- Family and Parenting
Give Kids Faith not More Sports!
What is Faith? Webster’s New World Dictionary defines faith as “unquestioning belief, specifically in God, a religion, etc.” or “a complete trust or confidence.” Do you have faith in something? How important is faith in a child’s life? Today’s kids are raised in a fast-paced and high technology culture of immediate gratification. Their parents are rushing to and from work or working from home, traveling for work, driving the kids to and from a host of activities, and rarely sitting down to eat dinner together, or attend a faith service. Why is faith important to children/families/people in general? Are children being taught faith? If children are not taught anything about faith or given the opportunity to see faith in action, they are missing a key ingredient for becoming a successful adult. The ability to trust in something that cannot be seen, to trust that no matter what obstacles you face, you will be able to survive, and in fact thrive, is key to living a successful life.
Families lead hectic lives. Many parents will tell you they “don’t have time” to prepare family dinners. They will also say that church doesn’t “work for our schedule” or “Johnny has soccer and we can’t make it”. This busy schedule teaches children that they are the most important things in their parents’ lives and gives them a sense of importance and confidence. This is good. However, there will be a time when they are not the most important or when everyone is not running around to accommodate their every need and desire. Kids need to recognize that there is something bigger than them out there. Taking the time out for a faith service is a way to demonstrate to children that other things are important too.

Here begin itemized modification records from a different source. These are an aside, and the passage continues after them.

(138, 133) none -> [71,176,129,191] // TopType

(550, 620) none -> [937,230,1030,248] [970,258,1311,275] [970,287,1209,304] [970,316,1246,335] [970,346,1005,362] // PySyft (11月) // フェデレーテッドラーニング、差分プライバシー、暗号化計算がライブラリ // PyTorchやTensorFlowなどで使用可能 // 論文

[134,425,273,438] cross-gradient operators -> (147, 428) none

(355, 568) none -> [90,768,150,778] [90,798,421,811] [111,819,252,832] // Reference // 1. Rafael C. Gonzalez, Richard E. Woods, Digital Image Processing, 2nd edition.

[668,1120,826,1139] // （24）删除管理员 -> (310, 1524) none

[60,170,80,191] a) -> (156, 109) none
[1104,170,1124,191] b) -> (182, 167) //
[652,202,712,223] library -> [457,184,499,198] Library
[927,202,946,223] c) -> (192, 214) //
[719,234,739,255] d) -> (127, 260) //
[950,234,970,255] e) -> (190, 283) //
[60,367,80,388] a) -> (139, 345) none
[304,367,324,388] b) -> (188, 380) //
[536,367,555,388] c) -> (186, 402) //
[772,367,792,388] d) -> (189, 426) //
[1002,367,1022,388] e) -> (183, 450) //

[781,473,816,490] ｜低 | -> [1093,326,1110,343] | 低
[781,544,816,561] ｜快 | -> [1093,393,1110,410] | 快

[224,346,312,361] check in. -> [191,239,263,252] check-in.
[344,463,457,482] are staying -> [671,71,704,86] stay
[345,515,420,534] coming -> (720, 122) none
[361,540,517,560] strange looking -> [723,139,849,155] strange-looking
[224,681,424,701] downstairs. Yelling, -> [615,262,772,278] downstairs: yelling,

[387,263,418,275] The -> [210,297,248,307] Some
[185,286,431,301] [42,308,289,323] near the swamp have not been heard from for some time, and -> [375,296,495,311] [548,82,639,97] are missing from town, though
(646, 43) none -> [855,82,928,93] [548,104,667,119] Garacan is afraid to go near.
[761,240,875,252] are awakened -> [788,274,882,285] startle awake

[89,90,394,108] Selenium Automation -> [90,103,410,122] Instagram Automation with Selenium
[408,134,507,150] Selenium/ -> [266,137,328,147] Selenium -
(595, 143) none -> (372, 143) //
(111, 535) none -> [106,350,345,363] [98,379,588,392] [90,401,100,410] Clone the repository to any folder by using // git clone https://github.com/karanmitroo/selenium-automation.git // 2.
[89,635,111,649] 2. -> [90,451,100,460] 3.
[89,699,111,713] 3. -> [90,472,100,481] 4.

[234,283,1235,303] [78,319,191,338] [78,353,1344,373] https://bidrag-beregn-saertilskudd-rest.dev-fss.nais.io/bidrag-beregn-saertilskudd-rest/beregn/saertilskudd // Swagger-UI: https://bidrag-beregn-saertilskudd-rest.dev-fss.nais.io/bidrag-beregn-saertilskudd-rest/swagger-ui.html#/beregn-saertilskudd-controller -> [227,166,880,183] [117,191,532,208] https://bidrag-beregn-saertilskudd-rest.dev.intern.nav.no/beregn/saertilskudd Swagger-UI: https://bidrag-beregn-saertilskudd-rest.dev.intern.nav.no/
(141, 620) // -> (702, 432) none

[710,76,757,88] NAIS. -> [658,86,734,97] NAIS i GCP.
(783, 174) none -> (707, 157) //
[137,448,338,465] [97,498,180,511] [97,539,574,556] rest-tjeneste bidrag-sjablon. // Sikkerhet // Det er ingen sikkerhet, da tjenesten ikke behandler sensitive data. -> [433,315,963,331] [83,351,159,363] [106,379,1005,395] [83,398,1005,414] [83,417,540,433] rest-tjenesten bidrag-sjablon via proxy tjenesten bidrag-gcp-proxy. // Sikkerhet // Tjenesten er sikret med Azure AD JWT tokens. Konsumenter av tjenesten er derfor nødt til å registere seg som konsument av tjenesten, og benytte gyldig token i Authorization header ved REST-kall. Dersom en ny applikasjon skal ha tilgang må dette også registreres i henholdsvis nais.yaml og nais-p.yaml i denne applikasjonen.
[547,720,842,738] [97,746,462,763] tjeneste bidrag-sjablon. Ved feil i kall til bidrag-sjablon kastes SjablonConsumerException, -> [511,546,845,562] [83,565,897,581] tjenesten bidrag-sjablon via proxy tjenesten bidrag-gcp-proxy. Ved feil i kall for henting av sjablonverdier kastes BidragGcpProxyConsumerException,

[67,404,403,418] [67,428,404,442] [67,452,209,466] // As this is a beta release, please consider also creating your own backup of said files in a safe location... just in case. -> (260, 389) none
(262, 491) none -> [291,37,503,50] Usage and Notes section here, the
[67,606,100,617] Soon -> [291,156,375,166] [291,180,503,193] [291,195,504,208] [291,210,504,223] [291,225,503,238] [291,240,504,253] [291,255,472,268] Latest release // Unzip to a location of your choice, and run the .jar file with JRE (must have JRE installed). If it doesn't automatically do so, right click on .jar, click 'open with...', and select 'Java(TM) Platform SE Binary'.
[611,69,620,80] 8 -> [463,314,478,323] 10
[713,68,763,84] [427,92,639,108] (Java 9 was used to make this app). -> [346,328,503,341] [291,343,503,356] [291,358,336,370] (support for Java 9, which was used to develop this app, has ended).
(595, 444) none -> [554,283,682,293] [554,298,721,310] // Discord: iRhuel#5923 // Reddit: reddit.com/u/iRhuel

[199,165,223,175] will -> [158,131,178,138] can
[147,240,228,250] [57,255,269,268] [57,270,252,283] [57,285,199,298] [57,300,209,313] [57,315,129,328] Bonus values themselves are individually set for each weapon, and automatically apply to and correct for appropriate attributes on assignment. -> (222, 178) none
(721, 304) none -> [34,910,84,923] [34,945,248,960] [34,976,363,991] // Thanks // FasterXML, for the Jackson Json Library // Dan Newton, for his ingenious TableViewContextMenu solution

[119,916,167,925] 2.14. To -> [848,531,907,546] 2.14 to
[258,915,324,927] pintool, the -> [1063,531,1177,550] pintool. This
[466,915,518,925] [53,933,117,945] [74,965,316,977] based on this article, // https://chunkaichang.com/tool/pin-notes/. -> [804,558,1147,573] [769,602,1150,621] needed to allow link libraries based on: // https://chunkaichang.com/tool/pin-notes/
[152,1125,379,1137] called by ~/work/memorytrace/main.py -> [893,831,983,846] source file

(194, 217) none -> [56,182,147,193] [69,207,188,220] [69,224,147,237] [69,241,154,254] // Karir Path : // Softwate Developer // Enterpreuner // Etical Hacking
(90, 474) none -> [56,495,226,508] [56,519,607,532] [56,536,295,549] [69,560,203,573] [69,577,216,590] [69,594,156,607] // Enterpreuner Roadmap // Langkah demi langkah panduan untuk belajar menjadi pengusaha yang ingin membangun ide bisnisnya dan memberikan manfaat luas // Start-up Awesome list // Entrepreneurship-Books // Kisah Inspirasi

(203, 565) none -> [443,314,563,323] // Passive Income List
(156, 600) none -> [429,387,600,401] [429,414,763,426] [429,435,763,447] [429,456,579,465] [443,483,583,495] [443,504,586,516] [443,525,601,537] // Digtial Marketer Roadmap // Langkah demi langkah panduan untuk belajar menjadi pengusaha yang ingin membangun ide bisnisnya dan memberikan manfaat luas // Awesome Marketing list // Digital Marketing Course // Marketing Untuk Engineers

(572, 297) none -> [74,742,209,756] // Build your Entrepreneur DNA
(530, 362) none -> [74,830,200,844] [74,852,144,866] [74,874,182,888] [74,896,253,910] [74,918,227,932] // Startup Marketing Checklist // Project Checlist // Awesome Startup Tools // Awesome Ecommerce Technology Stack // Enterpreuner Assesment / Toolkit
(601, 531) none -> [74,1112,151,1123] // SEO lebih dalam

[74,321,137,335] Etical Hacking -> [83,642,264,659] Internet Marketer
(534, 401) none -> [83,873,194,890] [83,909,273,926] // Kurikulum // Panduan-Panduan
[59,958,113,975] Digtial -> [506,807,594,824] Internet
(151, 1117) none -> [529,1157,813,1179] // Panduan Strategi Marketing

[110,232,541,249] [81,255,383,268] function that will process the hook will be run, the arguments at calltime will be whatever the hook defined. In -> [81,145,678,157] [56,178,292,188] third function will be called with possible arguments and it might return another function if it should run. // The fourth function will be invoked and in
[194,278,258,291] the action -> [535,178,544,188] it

Faith will provide comfort during childhood years and well into adulthood. Children will not always lead charmed lives. They will face temptations. They may struggle with school, or maybe kids will tease them. Life is not perfect. A parent cannot fix everything for the child. However, a child brought up with faith will know that there is a loving God or Being to provide comfort. Research has shown that adolescents who live a non-religious existence more frequently exhibit behaviors that are a risk to their health. Boys who have a religious identity are less likely to commit suicide, according to an article by Mark Regnerus called "Religion and Positive Adolescent Outcomes: A Review of Research and Theory." You can access that article at Google Scholar. Adults know there are times in life when nothing makes sense, or there are no answers, and yet you need to press on. If children are never taken to church or taught faith in the home, they cannot learn this life survival skill.
When disaster strikes, people seek answers. Faith that there is a loving God or Being (whatever the nomenclature) to help you survive is what enables most people to get through the worst of times. After the attacks on the United States on September 11, 2001, it was documented that the churches of America were full. Everyone was going to a place of worship looking for answers or seeking solace in a place of faith. In cases like the World Trade Center attacks, there are no answers. The pain and grief is unbearable. Yet people must get up and go forward. Survival is key. How do people do that? They do it with faith. Faith does not solve problems or provide answers. Faith provides the confidence that you will survive a personal tragedy, a national disaster, or an economic crisis. It is important to provide a spiritual connection for your child that will last his whole life.
There are no guarantees that faith will save a child from straying, from giving up, or from succumbing to temptation. However, practicing faith with them shows them hope, comfort, and possibilities. It provides a broader view of the world. They need to feel accountable to a higher authority than their parents. Accountability might be the reason a child makes a better choice.
Worship also is an opportunity for kids to count their blessings. A child needs to be aware of the gifts bestowed on him, some of which are not wrapped up in paper with a bow. Don’t families need to take an hour of rest and be grateful for their family, their time together, and their blessings? Some of the best conversations my children and I have had have been coming to and from church. Or perhaps they need to take that hour to fervently seek answers to their problems. By practicing faith as a family, parents provide their children with confidence that they will survive whatever comes their way. This confidence will provide more for a child’s future than winning or losing a soccer game.